Le Niger fait face à de nombreux défis, notamment climatiques et sécuritaires, avec une très forte présence des djihadistes liés à Al-Qaïda et au groupe Etat islamique dans la région sahélienne ainsi que des flots de réfugiés sur son sol.
Le pays est en parallèle devenu un partenaire incontournable de la France au Sahel avec l’arrivée d’un régime militaire au Mali.
Son économie reste peu diversifiée, peu industrialisée et dépendante de l’agriculture pour 40% de son PIB, selon la Banque mondiale, ce qui en fait un des pays les plus pauvres au monde.
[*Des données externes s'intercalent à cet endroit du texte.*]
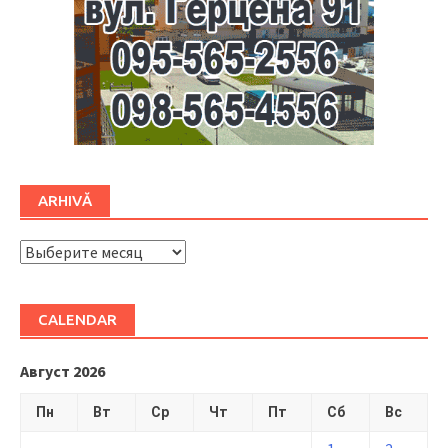
ARHIVĂ
ARHIVĂ
CALENDAR
Август 2026
Пн
Вт
Ср
Чт
Пт
Сб
Вс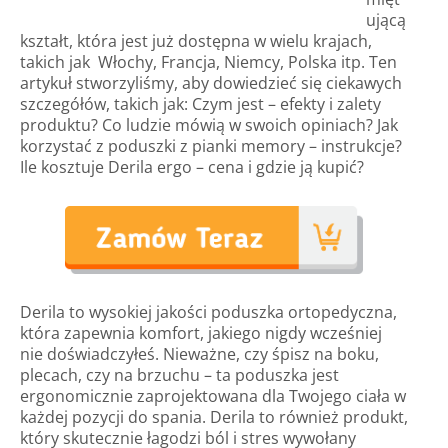
ującą
kształt, która jest już dostępna w wielu krajach,
takich jak Włochy, Francja, Niemcy, Polska itp. Ten
artykuł stworzyliśmy, aby dowiedzieć się ciekawych
szczegółów, takich jak: Czym jest – efekty i zalety
produktu? Co ludzie mówią w swoich opiniach? Jak
korzystać z poduszki z pianki memory – instrukcje?
Ile kosztuje Derila ergo – cena i gdzie ją kupić?
Derila to wysokiej jakości poduszka ortopedyczna,
która zapewnia komfort, jakiego nigdy wcześniej
nie doświadczyłeś. Nieważne, czy śpisz na boku,
plecach, czy na brzuchu – ta poduszka jest
ergonomicznie zaprojektowana dla Twojego ciała w
każdej pozycji do spania. Derila to również produkt,
który skutecznie łagodzi ból i stres wywołany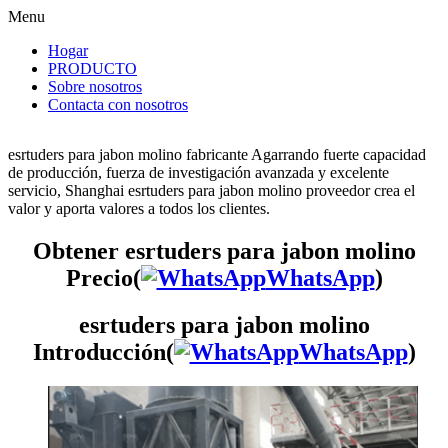
Menu
Hogar
PRODUCTO
Sobre nosotros
Contacta con nosotros
esrtuders para jabon molino fabricante Agarrando fuerte capacidad
de producción, fuerza de investigación avanzada y excelente
servicio, Shanghai esrtuders para jabon molino proveedor crea el
valor y aporta valores a todos los clientes.
Obtener esrtuders para jabon molino
Precio(
WhatsApp
)
esrtuders para jabon molino
Introducción(
WhatsApp
)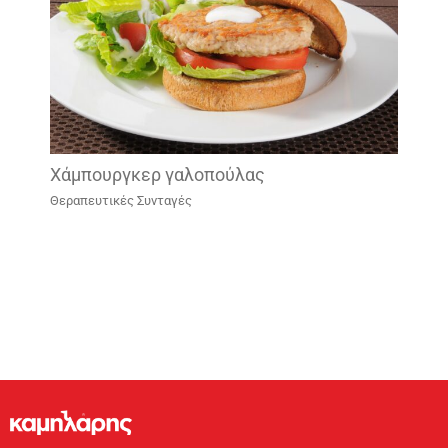
Χάμπουργκερ γαλοπούλας
Θεραπευτικές Συνταγές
Le plan de développement nigérien présenté lundi par le président Mohamed Bazoum, également présent à Paris, se base sur 13,35 milliards d’euros de ressources propres de l’Etat, financées en partie grâce au développement des exportations pétrolières et d’un nouvel oléoduc qui devrait dès la fin de l’année prochaine faire culminer la production à 110 000 barils par jour contre seulement 20 000 aujourd’hui.
Les revenus tirés du pétrole pourraient alors représenter jusqu’à la moitié des recettes fiscales du pays et un quart du PIB, estime le gouvernement.